Before we go much further, let’s define “big bit.” In this case, “big” translates to “leverage.” So a “big bit,” as I am using the term, is a leverage bit of any size. Now that that’s out of the way, this brings me around to the second part of the question:
How have we let such fundamental knowledge get so twisted and lost over the years?
Do you remember that game when you were a kid, telephone? That is the big problem I am seeing. The more I study classical dressage, the more these questions start to make sense. It’s a giant game of telephone. Each time the story gets repeated something gets lost in translation.#Horsetraining has become a giant game of telelphone. More nuance gets lost with every generation. Click To Tweet
Someone once told me that the best horse trainers are not necessarily the best people trainers. The more horse trainers I interact with, the more I see that this is true. This is where so much of the information gets lost. The greatest horse trainers sometimes have poor people communication skills and, therefore, lose a lot of the nuance in the process of trying to communicate their methods to their students.

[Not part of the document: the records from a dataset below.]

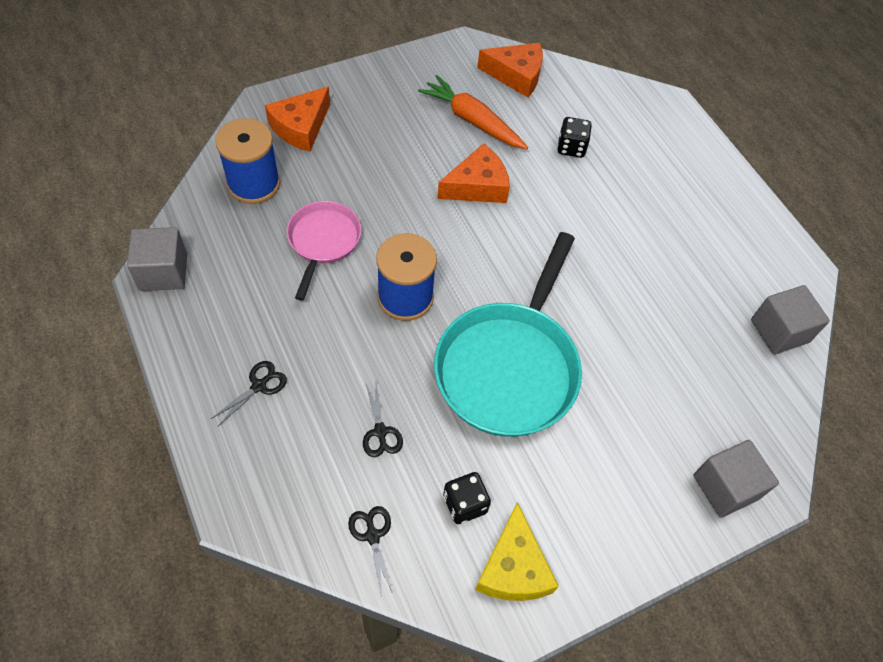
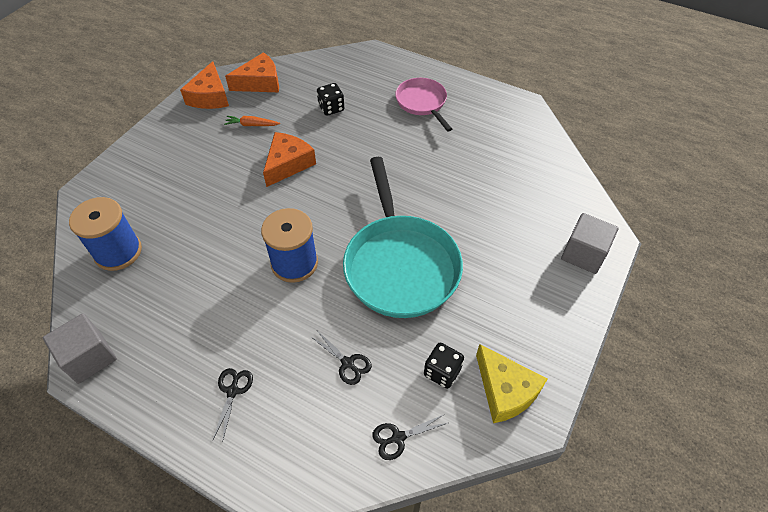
camera: 30 degrees left, 5 degrees down
orange cheese [265,86,330,152] -> orange cheese moved to [180,61,229,109]
pink pan [287,201,361,301] -> pink pan moved to [395,78,452,132]
black scissors [348,506,393,598] -> black scissors turned 60 degrees counterclockwise [372,414,447,460]
orange carrot [418,75,528,149] -> orange carrot [224,116,280,126], size x0.54
grey cube [751,285,830,355] -> none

A Collective Miscommunication
Let’s take collection, for example. Collection is all about bringing the horse’s back up to engage the hind end. If you bring the horse’s back up, the head will automatically go down. The head going down is a sign that the back is going up. It occurs to me that if a trainer tells a student to watch for the head going down and does not properly explain that this is a symptom of collection and not an essential element of collection itself, then a student might misinterpret the lesson as “head down = collection.” This is not the case.

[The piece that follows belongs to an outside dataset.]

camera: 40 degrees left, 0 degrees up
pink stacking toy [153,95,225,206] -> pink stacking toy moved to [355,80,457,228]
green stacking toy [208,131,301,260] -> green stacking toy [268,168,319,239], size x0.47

The head can be pulled down without the back coming up and the hind end engaging. This is what we see every day in the modern western show pen as so many trainers over the years have failed to properly explain that watching for the head to go down is an easy tell that the back is coming up but is not, in and of itself, the entire solution to collection. In this way, the telephone phenomenon take collection and transforms it from “back up and hind end engaged” to “head down.”
The Big Bit Band-Aid
This is the same thing for bigger bits. Bigger bits are meant for refinement. They are only meant to be used once the snaffle has been mastered. They can be used to create a greater degree of softness in the right hands, but there must a certain degree of softness achieved before the transition can be made. One cannot achieve a greater degree of softness when one has zero softness at all. A horse must be able to work off leg cues, seat cues, and very light hands before leverage is introduced. If the horse is bolting, it needs better training, not a bigger bit. If a horse is rearing or bucking it lacks forward motion and it needs to be softened at the poll and taught how to disengage its hind end not given a bigger bit to brace against.

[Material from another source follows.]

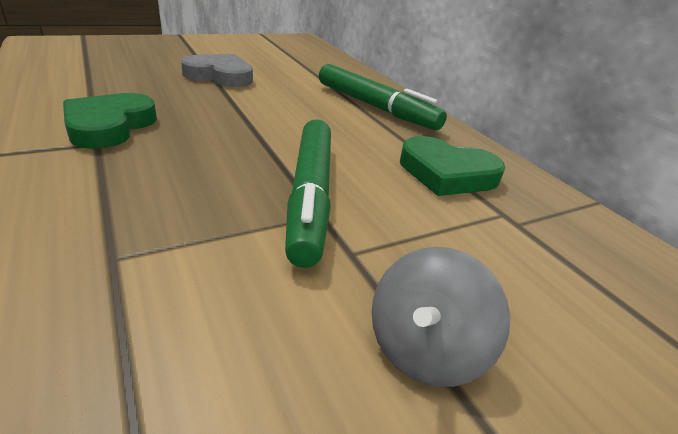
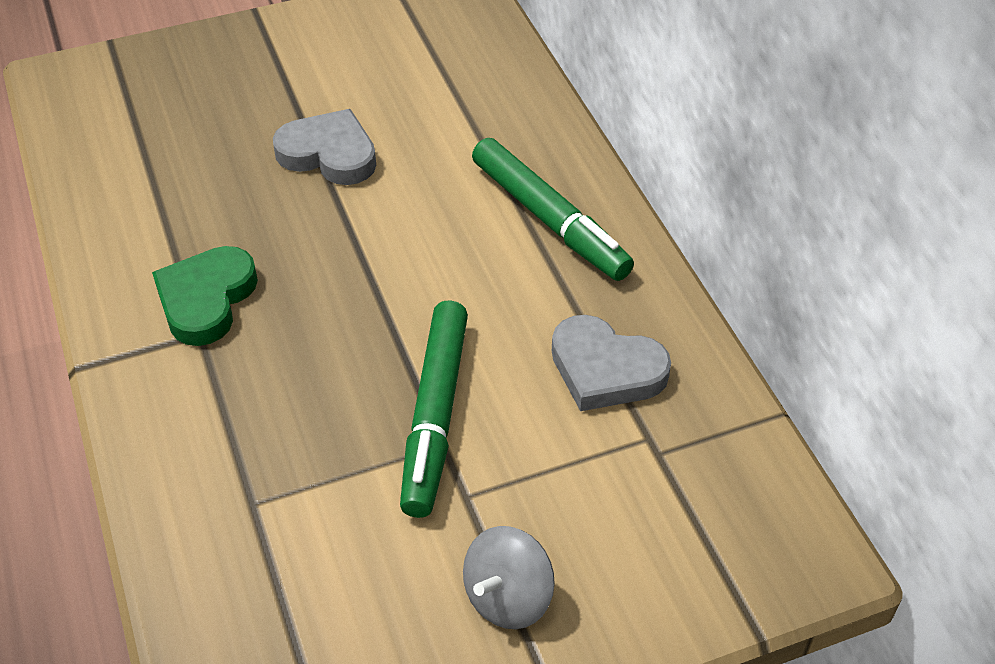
camera: 10 degrees right, 15 degrees up
green heart [400,136,505,196] -> grey heart [552,315,671,411]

I often get asked how I got Moose soft enough to ride in a snaffle all the time. My answer? By riding her in a snaffle all the time.
After 3 years I am only just starting to introduce leverage. Yeah, she is a brat some days. But I barely even use the snaffle on a good day. So, when she is a brat and I have to use the bit three times as much as normal, I’m still not using it that much and I’m certainly not cranking on her.
What does this all mean?
It means we’ve got to find a way to stop falling down this never-ending, over-bitting, rabbit hole. Do not misinterpret me though. Bits are not evil. Big bits, when used properly, are not evil. So don’t go saying that I said bits are evil. This reminds me that I need to do a blog on bitless riding and why it’s a pet peeve of mine. But — back on topic — we, as equestrians, need to educate ourselves and stop using the big bit band-aid as a fix all cure for every rock-mouthed, bolting, nutcase that crosses our path. They invented snaffles for a reason and (in most cases) if a horse can’t be controlled in a snaffle, then it has no business being in a leverage bit.